Disabilities and Civil Rights

Featured Video Play Icon

Disabilities and Civil Rights

Guest column Melinda Gunning, director of academic and disability support services

Just as my generation grew up under the (then) recently enacted Civil Rights Act of 1964, today’s traditional-age college student has grown up under another important piece of civil rights legislation: the Americans with Disabilities Act or ADA of 1990, amended in 2008 to clarify its original intent. People often forget that “diversity” is about so much more than race and ethnicity. When I take the time and effort to look at the world through the perspective of someone with a specific disability, my mind expands. Through listening to the stories of students and sometimes by literally walking beside them, I have experienced our campus when the sidewalks, buildings, grass and trees cannot be seen; a math test when the numbers, letters and symbols appear inconsistent with what the professor has written on the page; the struggle to remain in the present when horrifying memories and feelings of other times and situations are triggered by seemingly random stimuli.

American colleges and universities have been admitting students with a wide variety of disabilities at a rapidly increasing rate. College students are also increasingly more likely to admit to having so-called unseen disabilities of varying cognitive and health issues that affect the way otherwise capable and intelligent people perform typical academic tasks. When I first took the role of working in the Services for Students with Disabilities Office in 2009, I could easily name each of the handful of students receiving accommodations. Today I rely on lists and computer files to remind me of the unique qualities of each of the approximately 100 students spanning all aspects of the university.

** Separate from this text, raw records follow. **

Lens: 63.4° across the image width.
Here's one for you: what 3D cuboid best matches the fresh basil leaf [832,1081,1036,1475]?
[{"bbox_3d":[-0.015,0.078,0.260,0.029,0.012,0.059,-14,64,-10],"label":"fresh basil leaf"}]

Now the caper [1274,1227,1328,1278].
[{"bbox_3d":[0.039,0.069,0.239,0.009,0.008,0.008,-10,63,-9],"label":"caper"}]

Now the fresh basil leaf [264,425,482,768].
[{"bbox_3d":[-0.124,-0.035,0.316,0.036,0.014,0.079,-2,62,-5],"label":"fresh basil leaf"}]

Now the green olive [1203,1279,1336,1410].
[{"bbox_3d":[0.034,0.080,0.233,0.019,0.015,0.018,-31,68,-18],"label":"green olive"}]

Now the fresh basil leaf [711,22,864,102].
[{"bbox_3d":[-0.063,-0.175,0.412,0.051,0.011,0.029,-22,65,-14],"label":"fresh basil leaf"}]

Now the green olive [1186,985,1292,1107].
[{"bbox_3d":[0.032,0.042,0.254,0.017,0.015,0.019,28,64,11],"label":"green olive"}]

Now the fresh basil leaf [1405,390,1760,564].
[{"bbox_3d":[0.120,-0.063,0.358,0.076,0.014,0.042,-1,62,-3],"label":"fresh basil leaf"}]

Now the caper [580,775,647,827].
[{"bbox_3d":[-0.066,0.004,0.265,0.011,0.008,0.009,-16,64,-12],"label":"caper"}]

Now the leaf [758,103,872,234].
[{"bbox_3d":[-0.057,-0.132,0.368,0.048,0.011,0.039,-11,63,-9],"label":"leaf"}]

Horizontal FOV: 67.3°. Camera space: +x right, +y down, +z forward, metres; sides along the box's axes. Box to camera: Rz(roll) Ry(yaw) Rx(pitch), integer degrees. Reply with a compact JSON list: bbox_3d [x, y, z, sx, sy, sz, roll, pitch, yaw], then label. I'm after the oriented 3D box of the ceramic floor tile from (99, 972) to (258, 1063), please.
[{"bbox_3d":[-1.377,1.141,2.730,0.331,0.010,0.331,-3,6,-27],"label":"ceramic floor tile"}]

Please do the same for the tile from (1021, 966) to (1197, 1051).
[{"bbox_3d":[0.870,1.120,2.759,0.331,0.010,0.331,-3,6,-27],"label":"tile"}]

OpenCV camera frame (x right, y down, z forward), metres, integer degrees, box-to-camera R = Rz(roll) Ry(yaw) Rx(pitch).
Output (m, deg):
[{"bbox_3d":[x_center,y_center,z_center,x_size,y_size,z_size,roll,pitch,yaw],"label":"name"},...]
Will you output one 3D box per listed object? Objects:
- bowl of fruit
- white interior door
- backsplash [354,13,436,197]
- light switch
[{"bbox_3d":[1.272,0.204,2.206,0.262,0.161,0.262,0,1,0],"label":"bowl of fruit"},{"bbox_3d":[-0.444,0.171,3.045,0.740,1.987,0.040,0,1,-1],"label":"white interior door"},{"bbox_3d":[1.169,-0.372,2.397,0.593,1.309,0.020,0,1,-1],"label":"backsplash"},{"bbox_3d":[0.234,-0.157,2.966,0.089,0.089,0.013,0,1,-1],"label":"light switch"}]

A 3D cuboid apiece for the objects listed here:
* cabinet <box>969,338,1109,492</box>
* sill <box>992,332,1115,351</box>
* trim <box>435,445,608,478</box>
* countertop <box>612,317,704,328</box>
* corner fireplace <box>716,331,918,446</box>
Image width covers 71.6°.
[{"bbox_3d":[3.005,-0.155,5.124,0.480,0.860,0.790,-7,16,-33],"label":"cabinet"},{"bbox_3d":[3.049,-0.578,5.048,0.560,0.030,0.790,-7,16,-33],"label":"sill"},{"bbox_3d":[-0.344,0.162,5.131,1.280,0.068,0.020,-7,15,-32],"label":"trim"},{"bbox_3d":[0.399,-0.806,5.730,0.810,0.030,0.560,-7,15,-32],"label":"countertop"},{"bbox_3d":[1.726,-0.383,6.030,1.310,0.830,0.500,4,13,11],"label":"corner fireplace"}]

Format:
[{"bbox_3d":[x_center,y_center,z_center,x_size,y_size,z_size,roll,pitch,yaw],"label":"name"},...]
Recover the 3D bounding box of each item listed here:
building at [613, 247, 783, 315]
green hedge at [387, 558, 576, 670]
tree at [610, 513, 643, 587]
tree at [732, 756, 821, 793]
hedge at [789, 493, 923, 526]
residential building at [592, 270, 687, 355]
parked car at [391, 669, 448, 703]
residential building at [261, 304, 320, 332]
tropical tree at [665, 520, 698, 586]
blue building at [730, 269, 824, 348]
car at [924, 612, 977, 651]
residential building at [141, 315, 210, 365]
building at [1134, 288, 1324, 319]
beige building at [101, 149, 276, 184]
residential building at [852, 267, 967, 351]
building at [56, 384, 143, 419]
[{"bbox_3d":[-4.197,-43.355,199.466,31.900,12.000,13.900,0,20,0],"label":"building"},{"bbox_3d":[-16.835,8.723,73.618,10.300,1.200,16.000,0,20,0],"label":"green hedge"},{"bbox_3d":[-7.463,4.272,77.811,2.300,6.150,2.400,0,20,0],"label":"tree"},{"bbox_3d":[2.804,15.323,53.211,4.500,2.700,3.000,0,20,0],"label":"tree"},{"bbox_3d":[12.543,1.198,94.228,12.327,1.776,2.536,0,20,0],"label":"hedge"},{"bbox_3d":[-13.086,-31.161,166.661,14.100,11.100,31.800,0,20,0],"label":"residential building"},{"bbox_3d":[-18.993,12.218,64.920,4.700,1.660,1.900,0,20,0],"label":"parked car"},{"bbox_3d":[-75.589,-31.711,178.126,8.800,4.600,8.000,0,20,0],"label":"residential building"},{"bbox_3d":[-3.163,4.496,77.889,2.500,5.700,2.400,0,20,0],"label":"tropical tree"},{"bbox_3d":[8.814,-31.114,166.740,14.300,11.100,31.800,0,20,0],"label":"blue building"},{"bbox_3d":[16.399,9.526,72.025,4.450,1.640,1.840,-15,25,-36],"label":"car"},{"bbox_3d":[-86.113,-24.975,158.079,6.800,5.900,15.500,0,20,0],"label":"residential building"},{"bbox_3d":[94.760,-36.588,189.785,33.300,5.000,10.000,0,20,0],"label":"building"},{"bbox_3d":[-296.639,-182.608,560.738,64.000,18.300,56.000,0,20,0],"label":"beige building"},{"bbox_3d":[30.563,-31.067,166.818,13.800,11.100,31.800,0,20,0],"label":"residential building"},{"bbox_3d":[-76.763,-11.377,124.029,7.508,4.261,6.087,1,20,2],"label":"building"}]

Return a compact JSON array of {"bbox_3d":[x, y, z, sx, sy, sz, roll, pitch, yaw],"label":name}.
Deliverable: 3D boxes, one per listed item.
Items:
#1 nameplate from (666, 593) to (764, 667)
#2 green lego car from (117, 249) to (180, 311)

While it gives me great joy to attend the senior project presentation of a student who no one thought could ever complete a college degree, the thing that gives me even more joy is to see how our students, faculty and staff respond when they truly understand the unique challenges that a disability poses in the life of an individual. I see on-campus housing staff carefully choosing just the right room or combination of roommates for someone whose physical or mental health issues limit what that person can do and how they interact with the world; I see professors willing to explore alternative testing methods so they can assess a student’s knowledge and not just their ability to take a test; I see students saving a seat for a classmate who cannot tolerate change or someone who cannot hear the professor well from any other seat in the classroom; I see administrators finding a way to purchase technology that can make material available that was previously inaccessible.

While the number of students with disabilities attending college is on the rise, there are still many students hesitant to admit to having a disability or afraid that requesting accommodations is a form of manipulating a system to get unearned benefits. Just as our society struggles for true racial equality, we also struggle to eradicate the stigma of disabilities. The unseen disabilities of mental health challenges and learning differences are the hardest for all of us to understand in others and to accept within ourselves.

But in seeing the perseverance of students with unique and often mind-blowing challenges, and in seeing the way members of Fresno Pacific University accept and encourage students who experience college differently, I am encouraged that one day true civil rights may become a reality. Fresno Pacific University is conscientiously working to embrace the ethnic and economic diversity of the Central Valley. Let us not forget our often silent neighbors whose disabilities need to be accommodated fairly so that we can experience the world in mind-expanding ways.